Few investors dream about investing in paper companies. It’s not the kind of sector that gets discussed around coffee tables or makes headlines. But value investing isn’t about what’s exciting; it’s about what’s quietly working.
Take India’s top three pure-play paper companies: JK Paper, West Coast Paper, and Seshasayee Paper. Over the past decade, they’ve quietly grown profits at annualised rates of 35%, 50%, and 25% respectively. Part of that growth comes from consolidation — a global trend. A BCG report states that between 2000 and 2023, mergers and acquisitions in the global paper industry consistently totalled $15-25 billion annually.

JK Paper knows this playbook well. Its recent acquisitions in corrugated packaging, particularly over the last three years, has catapulted it to become the largest player in the segment.
Today, JK Paper stands at a total capacity of 7,61,000 MT with packing accounting for 2,91,000 MT.

Why corrugated packaging?
The answer is simple and compelling: India’s e-commerce and quick commerce markets are booming. Explosive growth in online shopping has created an enormous demand for packaging that’s not just cost-effective but also durable and sustainable. Corrugated boxes fit perfectly into this narrative. Not to mention, compared to plastic, paper is environmentally friendly if tree plantations and cutting are done in a sustainable manner.
According to the Indian Paper Manufacturers Association (IPMA), packaging paper and board segments are expected to grow at a robust 8.2%.
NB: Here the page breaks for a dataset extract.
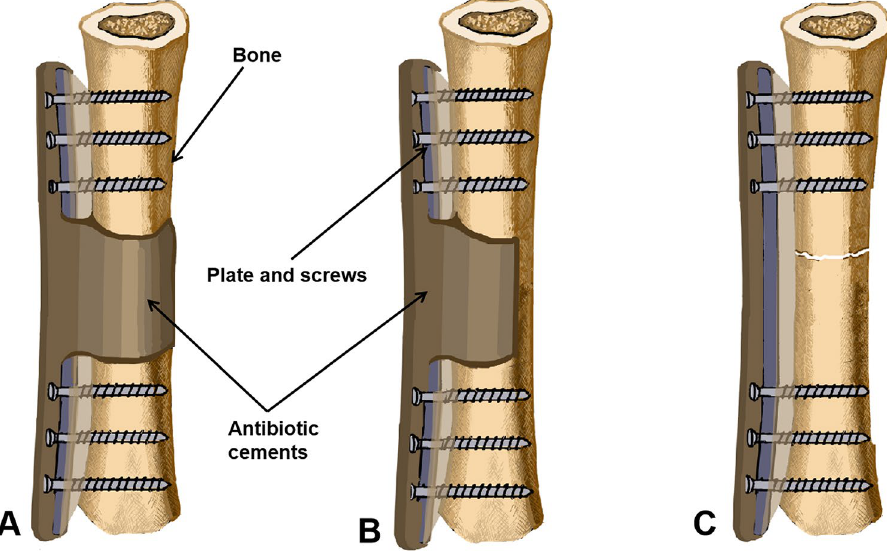
Figure 1. Schematic diagram of antibiotic cement plate composite structure, it is divided into three types according to the shape of bone defects. ( A ) Segmental bone defects; ( B ) partial bone defects, ( C ) no bone defect but with unhealed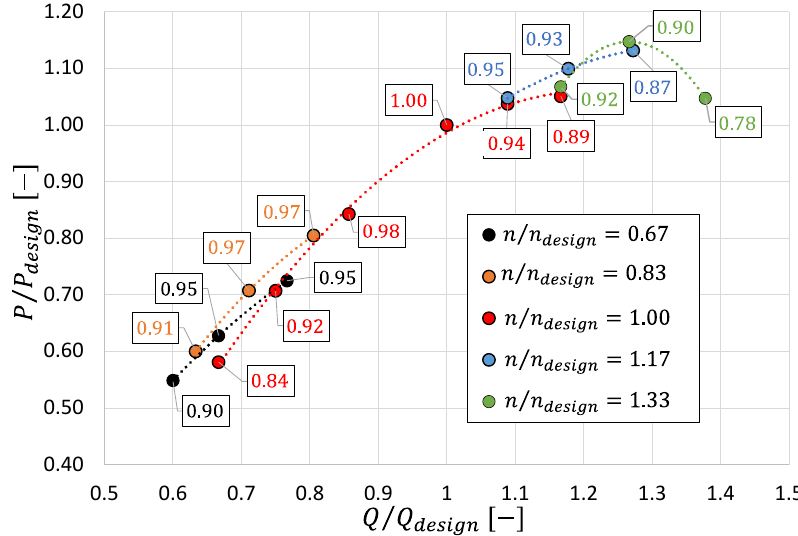
Figure 13. Normalized power curves versus the fraction of the design flow rate under the constant design net head. Numbers in the squares represent the normalized turbine hydraulic efficiency in agreement with Figure 12.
The Federation of Corrugated Box Manufacturers (FCBM) is even more optimistic, forecasting 10-12% growth, making it one of the fastest-growing segments within the paper industry.
But then comes the tough part
Paper is fundamentally a commodity. JK Paper’s A4 sheets aren’t fundamentally different from BILT’s (which went bust) or Century’s copier paper. Commodity pricing is relentless; it doesn’t care about brand. So, success boils down to something less flashy but more important: cost efficiency.